Tue Sep 29, 2015, 02:15 AM
Sep 2015

Our only hope is to decouple human happiness from economic growth, and to quit having so many babies.

 

davidn3600

(6,342 posts)
9. Well the planet isn't going to be this way forever
Tue Sep 29, 2015, 03:51 AM
Sep 2015

What we are doing is causing change at an accelerated rate. But this isn't anything the planet hasn't seen before. This plant is 4.5 billion years old. We've only been on it for roughly 200,000. Before we were here there were several mass extinctions. There were massive supervolcanic eruptions. There were massive asteroid impacts. There were ice ages where glaciers made its way down to Florida. And there were even periods when tropical rain forests made it as far north as Alaska. The planet wasn't always like the way it is today. It is constantly in a state of change.

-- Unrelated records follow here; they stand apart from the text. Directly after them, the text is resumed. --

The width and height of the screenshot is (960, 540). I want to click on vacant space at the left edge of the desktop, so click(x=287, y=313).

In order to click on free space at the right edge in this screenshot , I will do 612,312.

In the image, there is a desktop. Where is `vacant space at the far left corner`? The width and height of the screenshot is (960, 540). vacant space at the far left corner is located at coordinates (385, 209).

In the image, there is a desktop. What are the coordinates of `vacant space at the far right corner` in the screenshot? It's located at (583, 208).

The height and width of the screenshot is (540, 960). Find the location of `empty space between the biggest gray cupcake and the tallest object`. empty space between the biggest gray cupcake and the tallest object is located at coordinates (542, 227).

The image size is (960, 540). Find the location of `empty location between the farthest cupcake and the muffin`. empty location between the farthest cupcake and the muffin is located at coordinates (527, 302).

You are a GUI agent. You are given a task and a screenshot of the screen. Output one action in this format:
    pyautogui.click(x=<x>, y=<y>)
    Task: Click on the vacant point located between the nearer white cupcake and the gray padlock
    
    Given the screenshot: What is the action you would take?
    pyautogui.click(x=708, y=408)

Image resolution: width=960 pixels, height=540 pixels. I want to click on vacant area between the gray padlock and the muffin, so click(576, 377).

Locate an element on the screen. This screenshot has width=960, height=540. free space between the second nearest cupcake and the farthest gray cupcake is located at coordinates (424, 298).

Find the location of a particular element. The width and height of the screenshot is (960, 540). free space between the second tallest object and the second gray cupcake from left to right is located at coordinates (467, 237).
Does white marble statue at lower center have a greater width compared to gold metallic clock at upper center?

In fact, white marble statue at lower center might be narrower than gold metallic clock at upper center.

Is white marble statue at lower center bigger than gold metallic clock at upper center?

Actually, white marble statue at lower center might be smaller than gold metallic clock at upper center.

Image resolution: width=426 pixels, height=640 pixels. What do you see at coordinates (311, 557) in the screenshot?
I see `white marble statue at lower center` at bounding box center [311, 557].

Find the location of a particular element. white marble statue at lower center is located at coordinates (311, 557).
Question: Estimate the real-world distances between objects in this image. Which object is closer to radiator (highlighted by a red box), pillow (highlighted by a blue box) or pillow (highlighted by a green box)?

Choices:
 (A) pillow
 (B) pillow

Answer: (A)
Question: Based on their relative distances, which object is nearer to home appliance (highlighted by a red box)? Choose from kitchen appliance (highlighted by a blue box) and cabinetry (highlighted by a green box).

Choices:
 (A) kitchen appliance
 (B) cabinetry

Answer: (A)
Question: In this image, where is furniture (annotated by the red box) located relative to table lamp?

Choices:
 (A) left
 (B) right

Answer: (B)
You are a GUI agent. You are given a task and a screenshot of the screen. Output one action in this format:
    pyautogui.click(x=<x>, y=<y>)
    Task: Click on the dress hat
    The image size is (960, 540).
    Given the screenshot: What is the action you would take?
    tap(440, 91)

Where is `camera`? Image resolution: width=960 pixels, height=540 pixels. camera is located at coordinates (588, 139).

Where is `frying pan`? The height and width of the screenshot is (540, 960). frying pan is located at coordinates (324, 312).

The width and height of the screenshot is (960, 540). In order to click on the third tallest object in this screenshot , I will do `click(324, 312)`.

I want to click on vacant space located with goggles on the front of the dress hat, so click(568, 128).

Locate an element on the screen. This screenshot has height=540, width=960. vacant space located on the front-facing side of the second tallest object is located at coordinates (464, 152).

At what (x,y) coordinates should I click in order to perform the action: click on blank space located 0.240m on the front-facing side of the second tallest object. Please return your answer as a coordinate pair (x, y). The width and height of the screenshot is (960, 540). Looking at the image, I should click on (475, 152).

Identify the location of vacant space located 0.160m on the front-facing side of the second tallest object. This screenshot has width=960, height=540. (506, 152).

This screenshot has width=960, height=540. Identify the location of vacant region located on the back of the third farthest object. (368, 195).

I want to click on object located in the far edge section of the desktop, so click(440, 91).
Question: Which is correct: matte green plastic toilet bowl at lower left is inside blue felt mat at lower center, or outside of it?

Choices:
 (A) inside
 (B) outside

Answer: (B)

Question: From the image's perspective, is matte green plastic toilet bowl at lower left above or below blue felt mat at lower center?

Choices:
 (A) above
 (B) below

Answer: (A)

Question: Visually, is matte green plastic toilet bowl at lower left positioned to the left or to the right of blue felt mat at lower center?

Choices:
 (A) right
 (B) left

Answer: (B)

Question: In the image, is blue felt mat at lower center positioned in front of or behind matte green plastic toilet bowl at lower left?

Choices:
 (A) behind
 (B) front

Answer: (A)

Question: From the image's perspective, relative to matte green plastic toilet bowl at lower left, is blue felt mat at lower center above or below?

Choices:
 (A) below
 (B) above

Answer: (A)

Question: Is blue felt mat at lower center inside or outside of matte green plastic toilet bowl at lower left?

So you need to understand that no matter what we do, no matter what politics we vote for, no matter what policies we put in place...this world will change. We as a species are incredibly lucky to have evolved during a period of global calm and stability. But that isn't going to last. The fossil record proves these stable periods do not last forever. There will be another mass extinction. It's a certainty. It's either going to be caused by us or it's going to be caused by nature. One way or the other.

If the human race wants to survive in perpetuity, we will have to go to the stars at some point. That is certain.

LuvNewcastle

(16,846 posts)
11. I think so too.
Tue Sep 29, 2015, 09:22 AM
Sep 2015

I also think that in the process, we will evolve into something else. The rest of the species would branch off and evolve differently. That could be how it happened before. How will the two new species get along in the future?